(Stored data entries)

**********

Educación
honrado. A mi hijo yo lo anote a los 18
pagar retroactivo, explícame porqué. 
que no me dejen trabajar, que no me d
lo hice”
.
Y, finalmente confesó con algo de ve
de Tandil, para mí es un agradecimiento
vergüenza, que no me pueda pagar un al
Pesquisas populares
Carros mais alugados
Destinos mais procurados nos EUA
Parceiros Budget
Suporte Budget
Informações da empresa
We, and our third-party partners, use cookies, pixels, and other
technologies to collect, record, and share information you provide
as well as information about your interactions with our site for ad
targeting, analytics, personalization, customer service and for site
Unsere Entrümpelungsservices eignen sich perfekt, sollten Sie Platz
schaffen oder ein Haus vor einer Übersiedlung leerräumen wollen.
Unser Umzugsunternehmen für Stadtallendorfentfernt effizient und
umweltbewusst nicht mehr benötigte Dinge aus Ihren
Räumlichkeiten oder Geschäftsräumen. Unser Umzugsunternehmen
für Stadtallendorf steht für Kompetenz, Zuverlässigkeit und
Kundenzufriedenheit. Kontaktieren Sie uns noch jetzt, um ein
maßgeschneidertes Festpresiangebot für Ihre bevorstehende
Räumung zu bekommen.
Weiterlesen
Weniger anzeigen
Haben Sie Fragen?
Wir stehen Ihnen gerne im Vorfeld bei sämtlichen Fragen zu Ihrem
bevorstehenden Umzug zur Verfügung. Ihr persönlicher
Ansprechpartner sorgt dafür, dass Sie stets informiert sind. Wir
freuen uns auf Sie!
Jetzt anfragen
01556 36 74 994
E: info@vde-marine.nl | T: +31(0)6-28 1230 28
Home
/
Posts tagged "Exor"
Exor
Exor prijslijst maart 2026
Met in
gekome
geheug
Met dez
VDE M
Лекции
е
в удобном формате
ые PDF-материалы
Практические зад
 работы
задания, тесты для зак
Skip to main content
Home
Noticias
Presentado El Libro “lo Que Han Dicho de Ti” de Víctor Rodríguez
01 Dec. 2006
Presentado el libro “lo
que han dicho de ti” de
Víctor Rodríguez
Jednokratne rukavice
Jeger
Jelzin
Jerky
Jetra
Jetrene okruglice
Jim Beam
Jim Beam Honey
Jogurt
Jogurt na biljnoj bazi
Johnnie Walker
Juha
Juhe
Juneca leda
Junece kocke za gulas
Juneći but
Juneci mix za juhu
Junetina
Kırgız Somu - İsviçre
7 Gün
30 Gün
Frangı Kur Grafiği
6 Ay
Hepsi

**********

Reproduce every line of text from all the items above, keeping each character unchanged.

Educación
honrado. A mi hijo yo lo anote a los 18
pagar retroactivo, explícame porqué. 
que no me dejen trabajar, que no me d
lo hice”
.
Y, finalmente confesó con algo de ve
de Tandil, para mí es un agradecimiento
vergüenza, que no me pueda pagar un al
Pesquisas populares
Carros mais alugados
Destinos mais procurados nos EUA
Parceiros Budget
Suporte Budget
Informações da empresa
We, and our third-party partners, use cookies, pixels, and other
technologies to collect, record, and share information you provide
as well as information about your interactions with our site for ad
targeting, analytics, personalization, customer service and for site
Unsere Entrümpelungsservices eignen sich perfekt, sollten Sie Platz
schaffen oder ein Haus vor einer Übersiedlung leerräumen wollen.
Unser Umzugsunternehmen für Stadtallendorfentfernt effizient und
umweltbewusst nicht mehr benötigte Dinge aus Ihren
Räumlichkeiten oder Geschäftsräumen. Unser Umzugsunternehmen
für Stadtallendorf steht für Kompetenz, Zuverlässigkeit und
Kundenzufriedenheit. Kontaktieren Sie uns noch jetzt, um ein
maßgeschneidertes Festpresiangebot für Ihre bevorstehende
Räumung zu bekommen.
Weiterlesen
Weniger anzeigen
Haben Sie Fragen?
Wir stehen Ihnen gerne im Vorfeld bei sämtlichen Fragen zu Ihrem
bevorstehenden Umzug zur Verfügung. Ihr persönlicher
Ansprechpartner sorgt dafür, dass Sie stets informiert sind. Wir
freuen uns auf Sie!
Jetzt anfragen
01556 36 74 994
E: info@vde-marine.nl | T: +31(0)6-28 1230 28
Home
/
Posts tagged "Exor"
Exor
Exor prijslijst maart 2026
Met in
gekome
geheug
Met dez
VDE M
Лекции
е
в удобном формате
ые PDF-материалы
Практические зад
 работы
задания, тесты для зак
Skip to main content
Home
Noticias
Presentado El Libro “lo Que Han Dicho de Ti” de Víctor Rodríguez
01 Dec. 2006
Presentado el libro “lo
que han dicho de ti” de
Víctor Rodríguez
Jednokratne rukavice
Jeger
Jelzin
Jerky
Jetra
Jetrene okruglice
Jim Beam
Jim Beam Honey
Jogurt
Jogurt na biljnoj bazi
Johnnie Walker
Juha
Juhe
Juneca leda
Junece kocke za gulas
Juneći but
Juneci mix za juhu
Junetina
Kırgız Somu - İsviçre
7 Gün
30 Gün
Frangı Kur Grafiği
6 Ay
Hepsi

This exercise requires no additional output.